Yusuf Bichi, Director-General of the Department of State Services, has activated a lopsided hiring process that could overfill the security agency with personnel from the Northern part of Nigeria.
According to an online tabloid, Peoples Gazette, official documents and contributions of senior intelligence officials showed that the North had a massive share of the roughly 1,300 Nigerians currently undergoing cadet training at two different camps of the secret police in Lagos and Bauchi.
Of the total 628 cadet trainees, who had resumed at the Bauchi facility as of September 23, 535 identified themselves as trainees joining the service from either the North-East or the North-West.
Only 93 were from either the South-East, South-South, South-West or North-Central, according to recruitment filings sighted by the newspaper.
Findings also showed that at least 71 of those currently undergoing cadet training hailed from Bichi Local Government Area, Kano State, the Director-General’s home local government area.
Officials said the number was more but the newspaper could not independently confirm the higher figures as well as a slew of other disturbing allegations of bigotry against Bichi prior to this publication.
In Lagos, multiple participants including senior officials, said Bichi disregarded the federal character concept and skewed the process for Nigerians from the North.
A top official estimated 708 trainees were at the Lagos training facility as of September 26.
Officials were unsure how many people were taken as cadet trainees in total because some were still arriving three weeks into the six-month exercise.
Senior intelligence officials said even though the sectional disparity mirrors Nigeria’s reality under President Muhammadu Buhari, they are nonetheless worried that the development could potentially tip the ethnic and religious balance of national security in favour of a section of the country for decades.
“Some of us are worried less about the audacity of focusing on one part of the country to bring in new cadets than we are about its long-term implications,” a senior SSS official told the Gazette via a secure video channel last week.
“We know he might find it difficult, but the DG would leave a better legacy if he sees himself first as a Nigerian.”
In July, the Yellow House sent out a memo to all state and FCT commands, informing them that Bichi had ordered a fresh round of recruitment for the agency’s next generation of intelligence officers.

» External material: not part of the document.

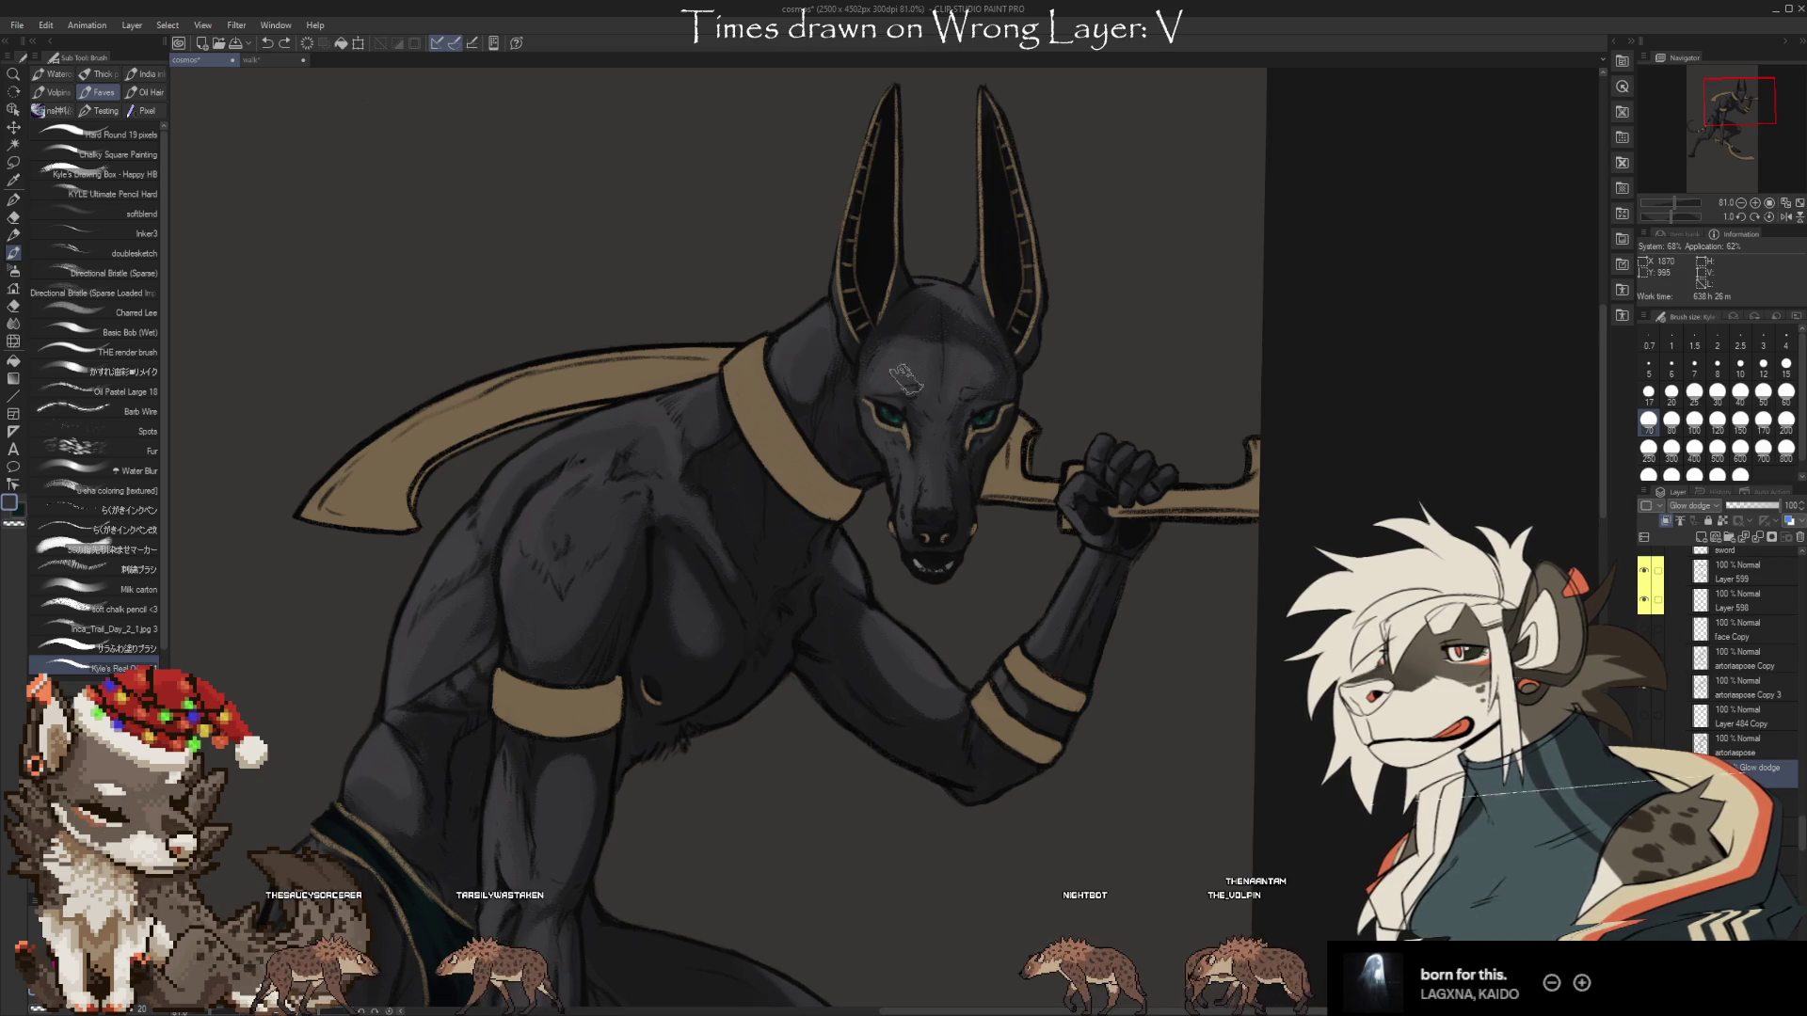
scroll(903, 381, down, 3)
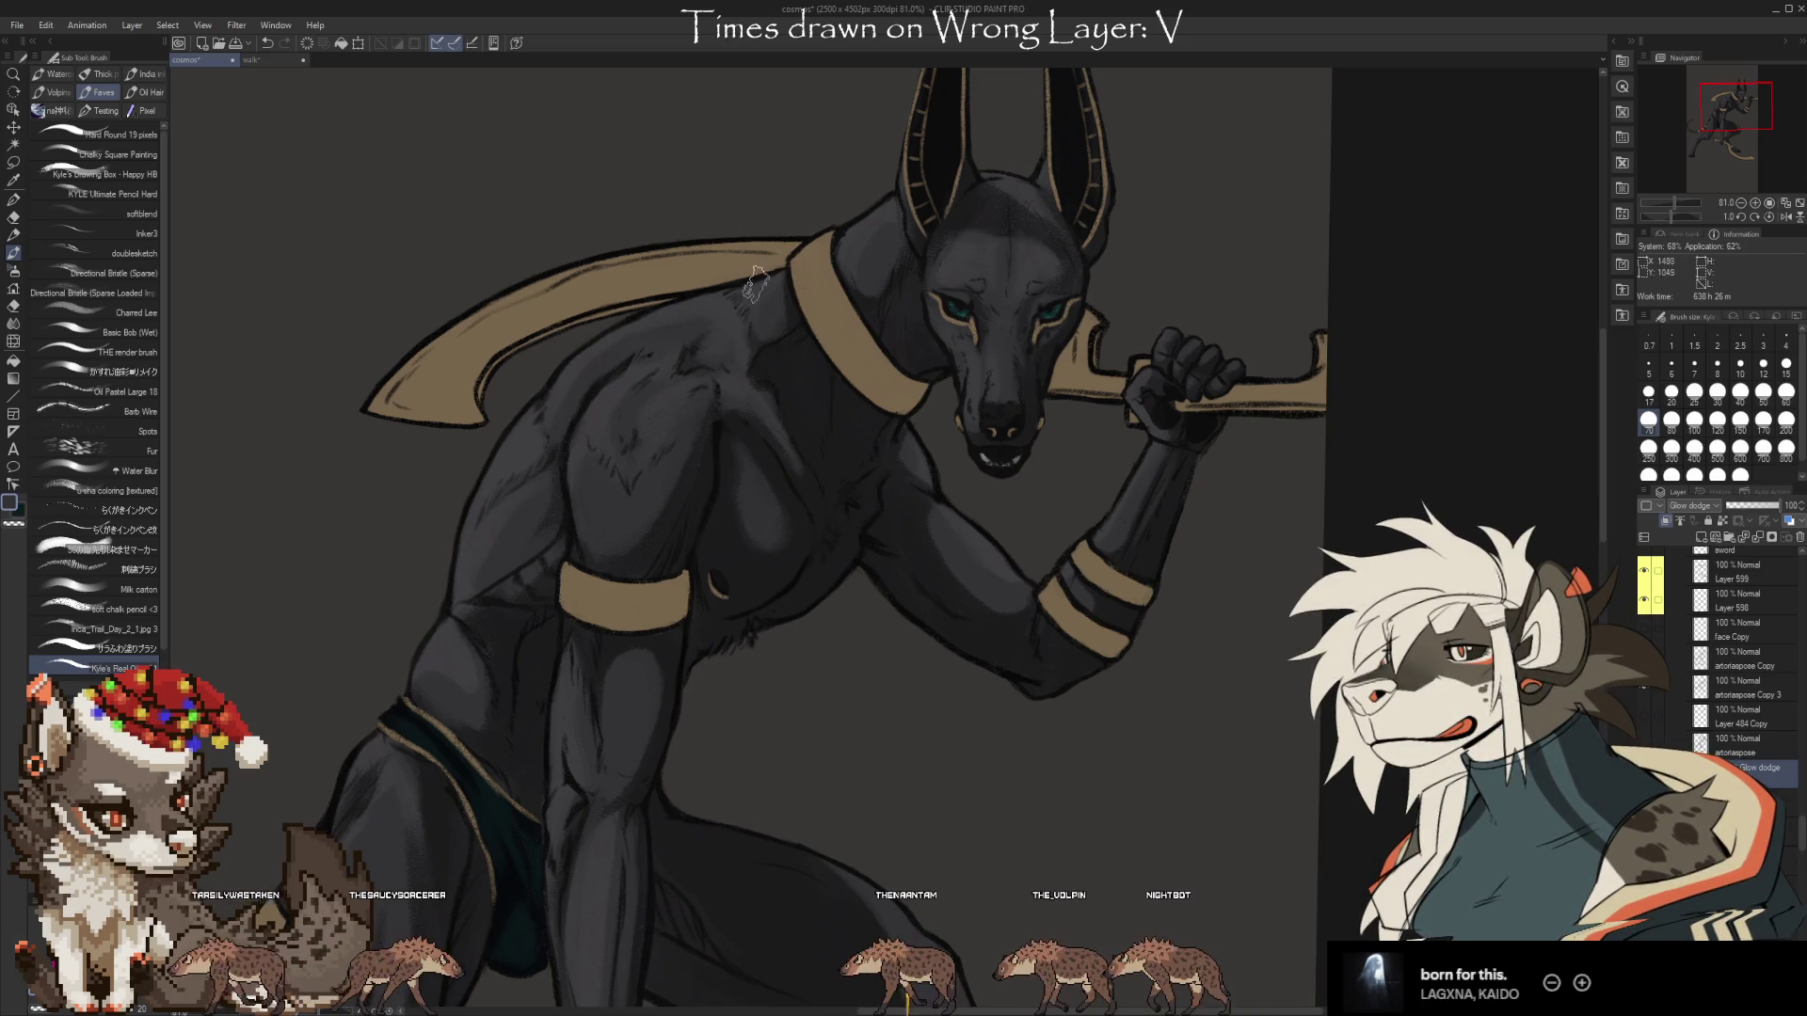
scroll(743, 405, down, 3)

He directed that each state command should conduct a rigorous selection process and forward four successful candidates to the headquarters for possible admission into the service.
All commands were said to have complied with the directive, conducted a thorough selection of four candidates and sent the results to the headquarters.
But shortly after the candidates were cleared and sent to the headquarters before the July 15 deadline contained in the memo, Bichi seized the moment and initiated a recruitment process of his own.
On September 1, Bichi told a few officials at the Yellow House to call people from a prepared list and offer them a role at the SSS.
Those, who were called, were immediately asked to go to the Lagos or Bauchi training school, officials said.
Starting September 8, cadet candidates reported for training in Lagos and Bauchi, in some cases without the awareness of the director of state security in the state they applied from, documents and officials said.
Bichi kept the list of those he had been sending to the training school secret, officials said.
It was unclear how many people he intended to recruit but they kept showing up.
He also kept the process largely to himself, making it difficult for insiders to access his list or the criteria with which he was selecting cadet candidates.
Bichi’s regional recruitment agenda came three years after his predecessor implemented a similar hiring process that failed to reflect Nigeria’s diversity.